Une oeuvre de Christian Lapie mise au placard par la Mairie de Reims

2000

Technikart

Le mystère de la table escamotable


Digne de figurer parmi les plus sombres dossiers de X-Files, cet épisode politico-artistique ressemble malheureusement davantage à un lamentable sitcom à la française. Réalisée dans le cadre d'une commande publique, une table de béton, pesant plusieurs centaines de kilos, est ensuite demeurée -selon les autorités concernées- introuvable pendant plusieurs mois. Avant d'inviter à Reims mages, exorcistes et sorciers vaudous en tous genres pour qu'ils se penchent sur cet étrange mystère, un petit retour en arrière s'impose.

1992. La mairie de Reims demande à l'artiste Christian Lapie de concevoir un projet pour la salle de la rédition qui a accueilli, dans la nuit du 6 au 7 mai 1945, les représentants militaires des quatre puissances victorieuses et une délégation allemande conduite par le général Jodl. La rencontre avait pour but la signature de la capitulation allemande. Pour la commémoration de cet événement Christian Lapie propose de réaliser une réplique de la table qui avait servi lors de la signature de l'accord en question. Colorée en rose vif, cette table de béton, jumelle de la précédente, présente à sa surface des moulures en creux de pistolets d'enfants, et laisse dépasser des fers à béton. Elle évoque une table de jeu, soulignant celui de stratégie meurtrière que fut ce conflit. Le maire, Jean Falala (RPR), donne son accord. Jusque là, rien que de très normal. Mais la veuve du général Jodl -condamné à Nuremberg et exécuté comme criminel de guerre- intervient durant l'hiver 1993 auprès de l'Elysée (cf. Le Monde du 15 février 1994). La préfecture de la Marne fait alors part de son émoi à la mairie de Reims. Cette dernière, enfin, nie tout bonnement avoir passé commande de la table qui fâche alors que le cahier des charges est déjà signé. 

A la suite de cet épisode, la mairie de Reims refuse d'honorer ses engagements alors qu'elle est condamnée, en mai 1995, à régler le solde dû à l'artiste et à prendre livraison de la table. War Game, c'est son nom, ne sera pourtant jamais installée à l'emplacement prévu.

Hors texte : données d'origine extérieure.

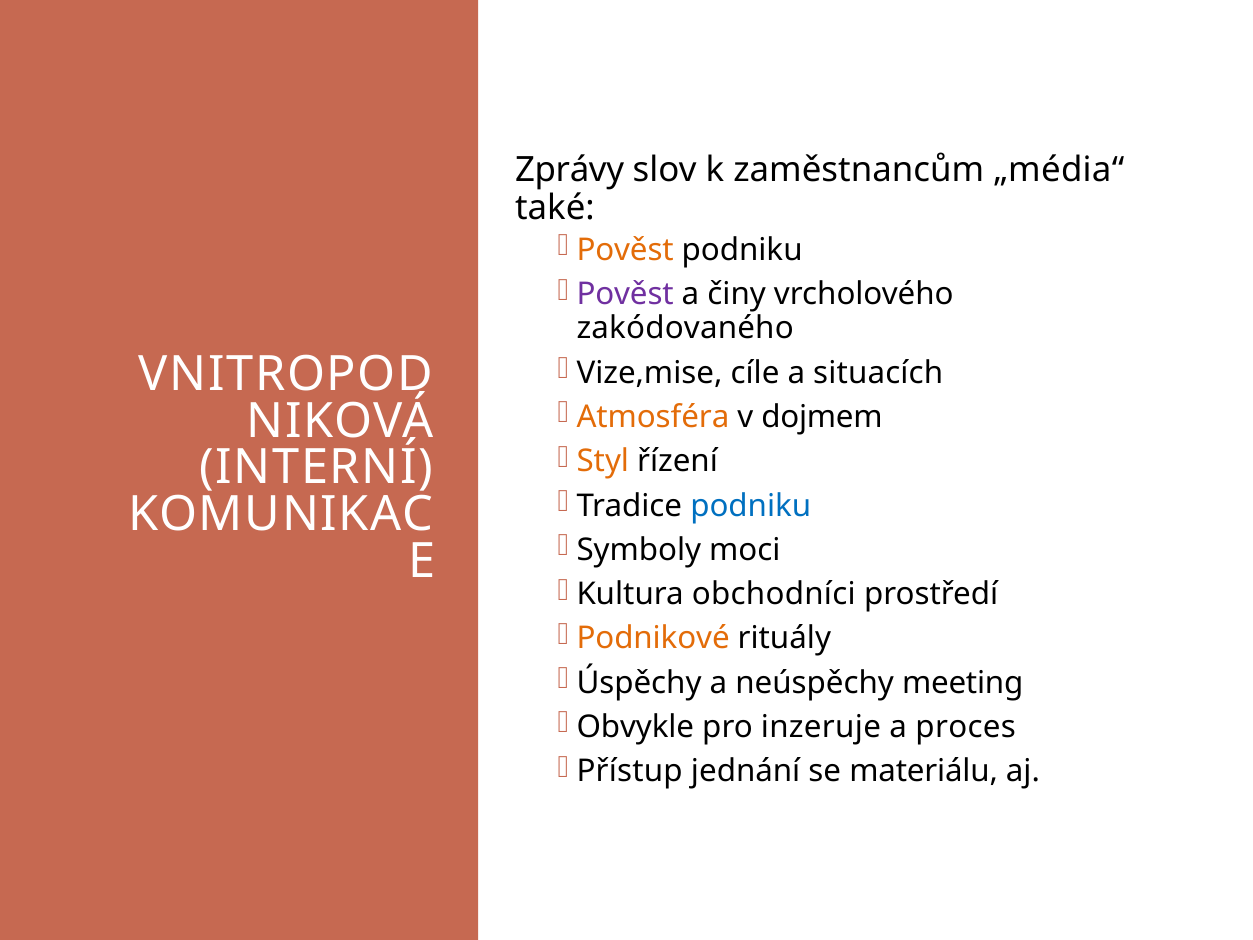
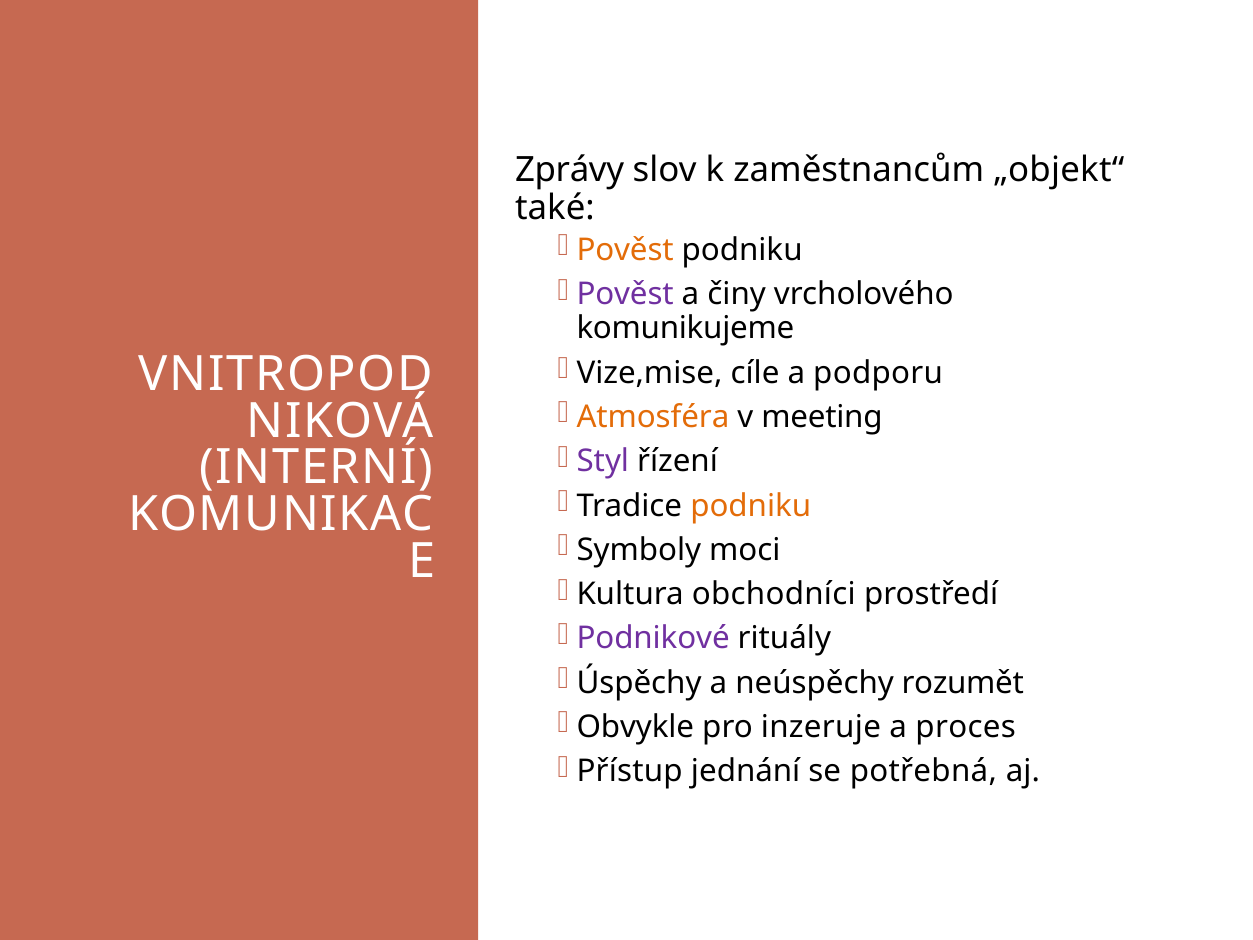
„média“: „média“ -> „objekt“
zakódovaného: zakódovaného -> komunikujeme
situacích: situacích -> podporu
dojmem: dojmem -> meeting
Styl colour: orange -> purple
podniku at (751, 506) colour: blue -> orange
Podnikové colour: orange -> purple
meeting: meeting -> rozumět
materiálu: materiálu -> potřebná
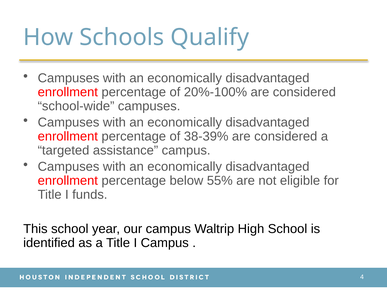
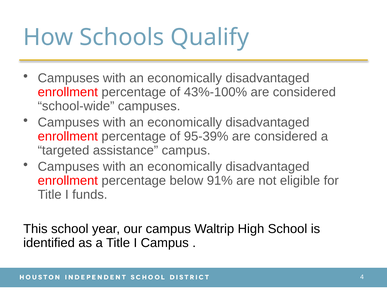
20%-100%: 20%-100% -> 43%-100%
38-39%: 38-39% -> 95-39%
55%: 55% -> 91%
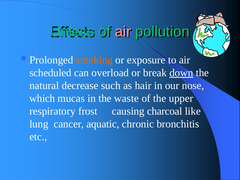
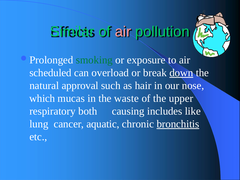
Unless: Unless -> Similar
smoking colour: orange -> green
decrease: decrease -> approval
frost: frost -> both
charcoal: charcoal -> includes
bronchitis underline: none -> present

Christian Lapie assigne donc une nouvelle fois la ville pour violation du droit d'auteur et non respect du droit moral de l'artiste. Le procès est en cours.

Où se trouve aujourd'hui la fameuse table ? Il semblerait que sous la pression médiatique elle soit réapparue comme par miracle dans les réserve du musée des beaux-arts de la ville. Pourquoi n'est-elle pas exposée dans le lieu pour lequel elle a été conçue ? Les services municipaux restent très évasifs, notant sans complexe que les réserves des musées sont pleines d'oeuvres jamais exposées. Pour notre part, attacher plus d'importance à la susceptibilité de la veuve d'un criminel de guerre nazi qu'à l'engagement écrit d'un élu de la République envers un artiste vivant est une conception de l'amitié franco-allemande que nous ne partageons pas.